QUOTED PASSAGE:
=== Section Start ===
Here is a quick guide to selecting floating-point or fixed-point in your design:

Use floating point for your whole design if:

- You lack experience with fixed-point quantization.
- Your algorithm has a mix of very large and very small numbers.
- Your design extensively uses fixed-point types greater than 32-bits.
- Your design includes nonlinear operations such as
`divide`

,`mod`

,`rem`

,`log`

,`exp`

, and`atan`

, which are hard to convert to fixed point. - You have flexibility to use greater area and latency (e.g., in lower-bandwidth applications such as motor control or audio processing).

Use fixed point for your whole design if:

- You are experienced in fixed-point quantization.
- Converting your algorithm to fixed point is straightforward.
- You have strict area and latency requirements.

Mix floating and fixed point if:

- Your design has a mix of control logic and data path with large dynamic range.
- Only a portion of the design is challenging to quantize to fixed point.
- You have enough margin in your area requirements for limited use of floating-point arithmetic.

## A Real-World Example Using Native Floating Point

As Figure 8 shows, if you are dealing with dynamic range problems and moving toward longer word lengths, your fixed-point implementation can consume significantly more resources than the floating-point version.

To see how native floating point can come into play in a case like this, consider this example of an electric vehicle model (Figure 9). This is a complex model incorporating many components, including a battery model, an inverter, a PMSM, and a vehicle model.

Figure 10 shows the mathematical equations used to implement these components.

Targeting such a model to hardware with fixed point is likely to be challenging because of all the feedback loops between the components. It could take months to figure out how to reduce the quantization errors in a system of components with complex feedback loops between PMSM and inverter. To reduce error, you have to use very large word lengths. With floating-point support, however, you can directly target this model on hardware without converting it to fixed point.

As Figure 11 shows, floating point is the right choice of data type for an algorithm with feedback loops—the floating-point implementation uses less area and performs better, as the fixed-point version of the same algorithm requires large word lengths.

## Conclusion

Fixed-point quantization has traditionally been one of the most challenging tasks in adapting an algorithm to target FPGA or ASIC hardware. Native floating-point HDL code generation allows you to generate VHDL or Verilog for floating-point implementation in hardware without the effort of fixed-point conversion. This approach can save a lot of time if you are creating an FPGA implementation, and it can be a faster way to target algorithms to a Xilinx^{®} Zynq^{®} SoC or an Intel^{®} SoC FPGA.

For designs that require the best of both worlds—the control logic of fixed point and the high dynamic range data path of floating point—you can easily combine the two.

Published 2018
=== Section End ===
TASKS FOR THIS EXERCISE:
(a) Copy the floating-point guide between "As Figure 8" and "a vehicle model.", inclusive, and swap "significantly" for "considerably".
(b) Which components does the electric vehicle model in the floating-point guide include?

DATASET CONTENT:
=== Section Start ===
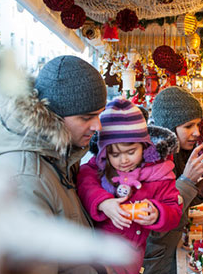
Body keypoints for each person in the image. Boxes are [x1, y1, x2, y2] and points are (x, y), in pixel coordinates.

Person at [0, 55, 107, 274]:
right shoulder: (25, 176)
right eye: (86, 117)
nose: (97, 126)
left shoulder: (60, 156)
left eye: (99, 115)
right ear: (53, 116)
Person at [76, 98, 182, 274]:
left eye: (131, 152)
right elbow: (85, 183)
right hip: (97, 255)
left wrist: (157, 213)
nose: (123, 160)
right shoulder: (98, 168)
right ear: (104, 153)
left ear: (144, 146)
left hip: (132, 258)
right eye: (115, 154)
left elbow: (174, 210)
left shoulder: (159, 173)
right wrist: (103, 202)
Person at [143, 86, 203, 274]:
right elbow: (156, 217)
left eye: (197, 125)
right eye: (188, 126)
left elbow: (175, 205)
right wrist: (187, 181)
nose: (197, 132)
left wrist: (197, 192)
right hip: (156, 258)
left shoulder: (177, 155)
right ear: (169, 127)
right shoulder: (150, 161)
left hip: (170, 249)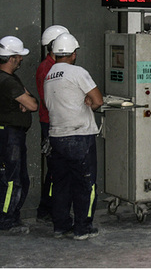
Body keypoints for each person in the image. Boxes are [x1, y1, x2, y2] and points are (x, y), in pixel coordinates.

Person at [44, 33, 103, 240]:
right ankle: (83, 228)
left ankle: (61, 226)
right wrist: (90, 102)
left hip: (56, 136)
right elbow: (98, 100)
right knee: (86, 184)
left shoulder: (50, 74)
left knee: (61, 184)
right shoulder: (77, 72)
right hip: (79, 136)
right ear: (74, 53)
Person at [0, 36, 39, 233]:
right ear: (11, 58)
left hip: (10, 134)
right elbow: (32, 104)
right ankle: (7, 220)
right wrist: (25, 101)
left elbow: (29, 100)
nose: (21, 60)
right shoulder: (8, 81)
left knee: (17, 178)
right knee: (12, 179)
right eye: (18, 56)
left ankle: (10, 217)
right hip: (10, 135)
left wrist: (25, 100)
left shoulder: (10, 79)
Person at [35, 25, 69, 223]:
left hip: (53, 120)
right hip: (53, 122)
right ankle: (49, 209)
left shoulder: (50, 67)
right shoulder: (48, 68)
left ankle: (47, 208)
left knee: (56, 169)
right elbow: (50, 99)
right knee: (57, 169)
=== Section End ===
RESULTS BY TASK:
(a)
As Figure 8 shows, if you are dealing with dynamic range problems and moving toward longer word lengths, your fixed-point implementation can consume considerably more resources than the floating-point version.

To see how native floating point can come into play in a case like this, consider this example of an electric vehicle model (Figure 9). This is a complex model incorporating many components, including a battery model, an inverter, a PMSM, and a vehicle model.

(b) A battery model, an inverter, a PMSM, and a vehicle model.